Exercise goal
Please copy out all lines of the entries that contain the word "physical".

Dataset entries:
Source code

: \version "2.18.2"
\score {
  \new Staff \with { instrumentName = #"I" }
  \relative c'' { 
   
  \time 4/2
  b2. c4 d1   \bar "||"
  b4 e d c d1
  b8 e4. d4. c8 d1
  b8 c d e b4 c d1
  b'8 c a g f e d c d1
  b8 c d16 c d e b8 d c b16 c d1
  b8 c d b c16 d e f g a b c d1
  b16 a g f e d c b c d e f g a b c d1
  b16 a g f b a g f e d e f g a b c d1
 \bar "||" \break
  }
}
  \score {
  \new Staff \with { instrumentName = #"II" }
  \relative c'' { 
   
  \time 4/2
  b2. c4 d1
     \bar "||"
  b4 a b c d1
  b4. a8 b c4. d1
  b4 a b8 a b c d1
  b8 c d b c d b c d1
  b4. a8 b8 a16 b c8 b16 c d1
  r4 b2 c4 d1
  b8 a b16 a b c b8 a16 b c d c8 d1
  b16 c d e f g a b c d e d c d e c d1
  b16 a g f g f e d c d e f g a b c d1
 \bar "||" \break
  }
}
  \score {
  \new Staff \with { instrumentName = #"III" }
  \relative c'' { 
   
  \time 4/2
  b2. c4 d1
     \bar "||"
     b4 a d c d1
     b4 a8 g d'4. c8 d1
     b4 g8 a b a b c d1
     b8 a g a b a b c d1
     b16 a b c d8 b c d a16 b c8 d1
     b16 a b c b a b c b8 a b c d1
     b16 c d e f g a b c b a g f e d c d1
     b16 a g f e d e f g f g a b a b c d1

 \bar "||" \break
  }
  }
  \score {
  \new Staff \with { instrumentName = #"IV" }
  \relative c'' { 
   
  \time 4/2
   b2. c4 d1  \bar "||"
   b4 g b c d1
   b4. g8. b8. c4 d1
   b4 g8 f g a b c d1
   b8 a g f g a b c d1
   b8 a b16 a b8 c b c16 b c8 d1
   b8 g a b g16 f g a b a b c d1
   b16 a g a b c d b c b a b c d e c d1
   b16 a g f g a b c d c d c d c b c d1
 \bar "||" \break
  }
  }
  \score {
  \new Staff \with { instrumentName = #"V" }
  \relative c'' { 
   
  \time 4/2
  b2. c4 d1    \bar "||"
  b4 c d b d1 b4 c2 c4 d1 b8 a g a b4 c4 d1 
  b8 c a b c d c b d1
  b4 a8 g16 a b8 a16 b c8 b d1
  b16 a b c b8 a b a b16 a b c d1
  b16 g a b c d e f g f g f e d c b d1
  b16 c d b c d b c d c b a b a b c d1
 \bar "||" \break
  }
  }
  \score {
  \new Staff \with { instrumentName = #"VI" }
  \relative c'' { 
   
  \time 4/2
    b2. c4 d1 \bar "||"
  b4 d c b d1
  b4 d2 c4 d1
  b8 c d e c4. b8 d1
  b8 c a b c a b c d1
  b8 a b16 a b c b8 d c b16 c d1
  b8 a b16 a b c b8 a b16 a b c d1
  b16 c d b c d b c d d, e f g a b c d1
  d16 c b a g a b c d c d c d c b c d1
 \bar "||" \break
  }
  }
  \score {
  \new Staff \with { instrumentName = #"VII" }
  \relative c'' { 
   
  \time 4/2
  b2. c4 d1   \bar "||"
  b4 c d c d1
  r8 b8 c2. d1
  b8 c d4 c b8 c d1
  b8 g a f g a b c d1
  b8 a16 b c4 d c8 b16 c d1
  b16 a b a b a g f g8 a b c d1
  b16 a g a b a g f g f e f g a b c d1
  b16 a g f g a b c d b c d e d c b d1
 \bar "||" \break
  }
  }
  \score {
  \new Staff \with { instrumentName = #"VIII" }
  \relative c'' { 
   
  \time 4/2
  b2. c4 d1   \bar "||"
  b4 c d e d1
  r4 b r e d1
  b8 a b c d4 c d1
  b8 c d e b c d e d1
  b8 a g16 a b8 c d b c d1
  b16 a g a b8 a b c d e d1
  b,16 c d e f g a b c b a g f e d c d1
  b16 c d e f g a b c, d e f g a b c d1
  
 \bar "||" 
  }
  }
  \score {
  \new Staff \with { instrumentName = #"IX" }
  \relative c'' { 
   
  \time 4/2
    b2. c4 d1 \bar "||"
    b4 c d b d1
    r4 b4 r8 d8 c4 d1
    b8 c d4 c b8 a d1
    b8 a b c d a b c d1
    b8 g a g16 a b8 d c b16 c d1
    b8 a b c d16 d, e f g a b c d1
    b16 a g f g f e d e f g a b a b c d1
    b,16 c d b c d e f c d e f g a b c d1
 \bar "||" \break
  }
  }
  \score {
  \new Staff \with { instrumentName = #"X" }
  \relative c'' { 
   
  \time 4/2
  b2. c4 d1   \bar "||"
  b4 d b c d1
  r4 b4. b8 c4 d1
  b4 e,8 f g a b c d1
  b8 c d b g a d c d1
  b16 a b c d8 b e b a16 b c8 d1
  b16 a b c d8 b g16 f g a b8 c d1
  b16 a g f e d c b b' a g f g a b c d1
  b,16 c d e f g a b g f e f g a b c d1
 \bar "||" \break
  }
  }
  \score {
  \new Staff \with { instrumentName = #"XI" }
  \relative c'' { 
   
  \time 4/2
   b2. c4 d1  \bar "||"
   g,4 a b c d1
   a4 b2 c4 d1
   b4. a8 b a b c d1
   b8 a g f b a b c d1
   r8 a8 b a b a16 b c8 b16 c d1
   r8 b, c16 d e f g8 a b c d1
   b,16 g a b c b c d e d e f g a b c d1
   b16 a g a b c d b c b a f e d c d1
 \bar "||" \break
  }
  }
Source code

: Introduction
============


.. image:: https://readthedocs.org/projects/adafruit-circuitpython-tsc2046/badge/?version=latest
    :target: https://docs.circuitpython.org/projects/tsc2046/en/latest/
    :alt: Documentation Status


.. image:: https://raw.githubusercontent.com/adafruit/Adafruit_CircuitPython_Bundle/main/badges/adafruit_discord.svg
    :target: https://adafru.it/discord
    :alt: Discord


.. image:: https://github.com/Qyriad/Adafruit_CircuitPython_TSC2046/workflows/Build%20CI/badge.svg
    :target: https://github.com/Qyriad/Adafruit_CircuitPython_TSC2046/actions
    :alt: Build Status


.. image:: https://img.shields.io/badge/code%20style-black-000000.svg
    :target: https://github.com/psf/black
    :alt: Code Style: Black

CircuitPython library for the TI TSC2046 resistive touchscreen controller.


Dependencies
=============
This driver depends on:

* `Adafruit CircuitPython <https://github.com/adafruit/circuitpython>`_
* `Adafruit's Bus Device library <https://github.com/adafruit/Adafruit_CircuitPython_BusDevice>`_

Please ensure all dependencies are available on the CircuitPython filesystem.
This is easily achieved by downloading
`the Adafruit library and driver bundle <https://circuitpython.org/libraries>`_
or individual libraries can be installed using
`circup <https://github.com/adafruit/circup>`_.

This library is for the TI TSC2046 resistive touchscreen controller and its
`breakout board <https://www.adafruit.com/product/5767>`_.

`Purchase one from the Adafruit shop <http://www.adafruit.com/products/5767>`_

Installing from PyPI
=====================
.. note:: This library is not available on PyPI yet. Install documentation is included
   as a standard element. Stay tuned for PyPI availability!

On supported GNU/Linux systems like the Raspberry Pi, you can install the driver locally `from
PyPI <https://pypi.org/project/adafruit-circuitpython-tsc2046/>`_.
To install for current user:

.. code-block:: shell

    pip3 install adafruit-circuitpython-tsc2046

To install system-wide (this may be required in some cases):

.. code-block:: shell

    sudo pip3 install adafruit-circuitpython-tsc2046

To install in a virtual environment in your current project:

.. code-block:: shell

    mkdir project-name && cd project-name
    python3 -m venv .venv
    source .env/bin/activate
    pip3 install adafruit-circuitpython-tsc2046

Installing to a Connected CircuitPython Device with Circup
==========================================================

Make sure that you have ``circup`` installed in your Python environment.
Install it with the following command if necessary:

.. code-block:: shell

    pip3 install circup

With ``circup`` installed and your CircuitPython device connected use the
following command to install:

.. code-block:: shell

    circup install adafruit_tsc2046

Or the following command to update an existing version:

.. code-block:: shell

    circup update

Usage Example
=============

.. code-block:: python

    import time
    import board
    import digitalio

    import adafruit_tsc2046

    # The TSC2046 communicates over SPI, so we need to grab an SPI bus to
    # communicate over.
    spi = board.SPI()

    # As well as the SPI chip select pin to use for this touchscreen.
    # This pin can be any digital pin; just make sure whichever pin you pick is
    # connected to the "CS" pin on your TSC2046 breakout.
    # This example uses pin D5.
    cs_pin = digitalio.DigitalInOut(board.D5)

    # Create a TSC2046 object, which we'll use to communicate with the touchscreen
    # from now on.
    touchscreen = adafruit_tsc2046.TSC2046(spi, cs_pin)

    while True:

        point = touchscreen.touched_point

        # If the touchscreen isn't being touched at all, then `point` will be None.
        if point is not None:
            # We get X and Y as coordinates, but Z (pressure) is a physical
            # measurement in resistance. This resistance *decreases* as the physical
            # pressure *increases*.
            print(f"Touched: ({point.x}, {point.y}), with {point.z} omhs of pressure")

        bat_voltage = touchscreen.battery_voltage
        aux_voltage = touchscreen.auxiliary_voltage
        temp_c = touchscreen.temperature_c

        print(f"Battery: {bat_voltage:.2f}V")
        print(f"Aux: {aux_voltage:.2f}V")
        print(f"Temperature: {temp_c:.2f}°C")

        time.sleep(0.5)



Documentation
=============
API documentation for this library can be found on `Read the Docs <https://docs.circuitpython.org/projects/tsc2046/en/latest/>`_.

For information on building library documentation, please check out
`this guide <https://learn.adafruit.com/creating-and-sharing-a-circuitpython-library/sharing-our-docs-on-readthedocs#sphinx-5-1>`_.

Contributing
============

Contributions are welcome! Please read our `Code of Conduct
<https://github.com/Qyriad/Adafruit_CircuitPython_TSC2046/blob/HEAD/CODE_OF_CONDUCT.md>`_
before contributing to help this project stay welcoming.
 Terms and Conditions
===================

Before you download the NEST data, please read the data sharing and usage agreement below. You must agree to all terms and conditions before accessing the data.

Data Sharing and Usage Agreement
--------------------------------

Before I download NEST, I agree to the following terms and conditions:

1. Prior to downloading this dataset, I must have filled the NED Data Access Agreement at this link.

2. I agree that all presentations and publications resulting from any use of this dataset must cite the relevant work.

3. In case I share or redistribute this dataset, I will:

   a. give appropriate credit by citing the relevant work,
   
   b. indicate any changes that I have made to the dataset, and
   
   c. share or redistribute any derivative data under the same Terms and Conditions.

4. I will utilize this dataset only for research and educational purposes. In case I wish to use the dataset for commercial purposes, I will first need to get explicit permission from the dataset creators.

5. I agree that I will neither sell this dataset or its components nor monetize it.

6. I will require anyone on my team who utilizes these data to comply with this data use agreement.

Output of the exercise
            # We get X and Y as coordinates, but Z (pressure) is a physical
            # measurement in resistance. This resistance *decreases* as the physical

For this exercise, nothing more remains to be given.